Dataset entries
────────

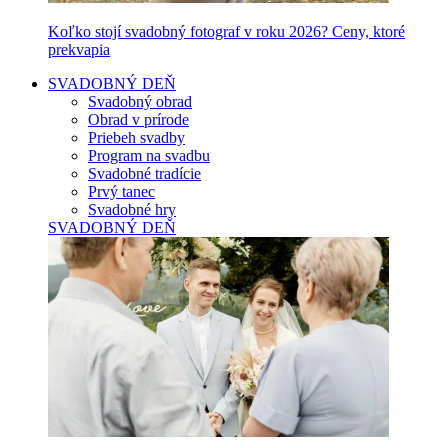
Koľko stojí svadobný fotograf v roku 2026? Ceny, ktoré
prekvapia
SVADOBNÝ DEŇ
Svadobný obrad
Obrad v prírode
Priebeh svadby
Program na svadbu
Svadobné tradície
Prvý tanec
Svadobné hry
SVADOBNÝ DEŇ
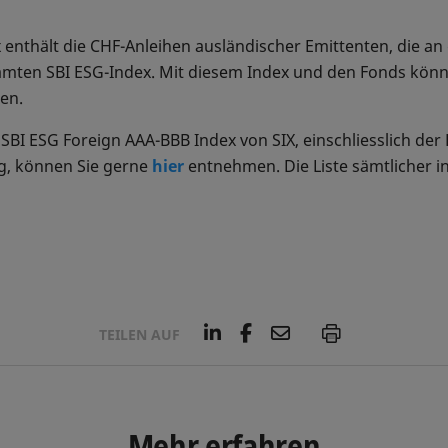
enthält die CHF-Anleihen ausländischer Emittenten, die an 
esamten SBI ESG-Index. Mit diesem Index und den Fonds kö
en.
SBI ESG Foreign AAA-BBB Index von SIX, einschliesslich d
g, können Sie gerne
hier
entnehmen. Die Liste sämtlicher i
L
F
E
P
TEILEN AUF
i
a
m
n
c
a
k
e
i
e
b
l
d
o
Mehr erfahren
I
o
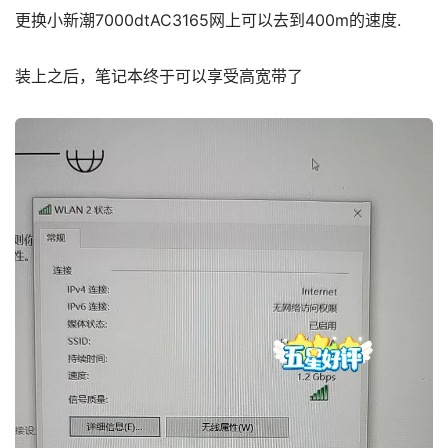
更换小新潮7000dtAC3165网上可以去到400m的速度.
装上之后，笔记本终于可以享受高宽带了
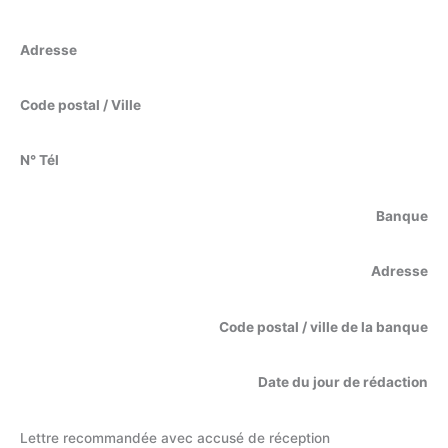
Adresse
Code postal / Ville
N° Tél
Banque
Adresse
Code postal / ville de la banque
Date du jour de rédaction
Lettre recommandée avec accusé de réception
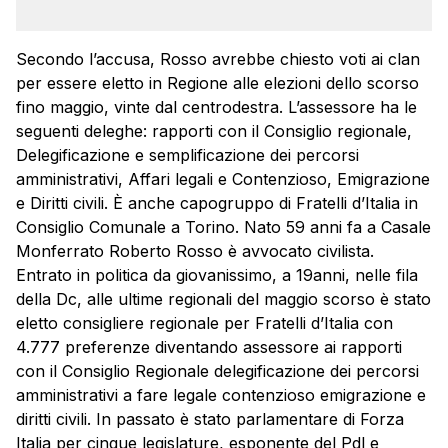
Secondo l’accusa, Rosso avrebbe chiesto voti ai clan
per essere eletto in Regione alle elezioni dello scorso
fino maggio, vinte dal centrodestra. L’assessore ha le
seguenti deleghe: rapporti con il Consiglio regionale,
Delegificazione e semplificazione dei percorsi
amministrativi, Affari legali e Contenzioso, Emigrazione
e Diritti civili. È anche capogruppo di Fratelli d’Italia in
Consiglio Comunale a Torino. Nato 59 anni fa a Casale
Monferrato Roberto
Rosso
è avvocato civilista.
Entrato in politica da giovanissimo, a 19anni, nelle fila
della Dc, alle ultime regionali del maggio scorso è stato
eletto consigliere regionale per Fratelli d’Italia con
4.777 preferenze diventando assessore ai rapporti
con il Consiglio Regionale delegificazione dei percorsi
amministrativi a fare legale contenzioso emigrazione e
diritti civili. In passato è stato parlamentare di Forza
Italia per cinque legislature, esponente del Pdl e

────────

[Aim of the exercise] Please find every line in the records that contains the word "scorso", and copy it out.

[Written answer]
per essere eletto in Regione alle elezioni dello scorso
della Dc, alle ultime regionali del maggio scorso è stato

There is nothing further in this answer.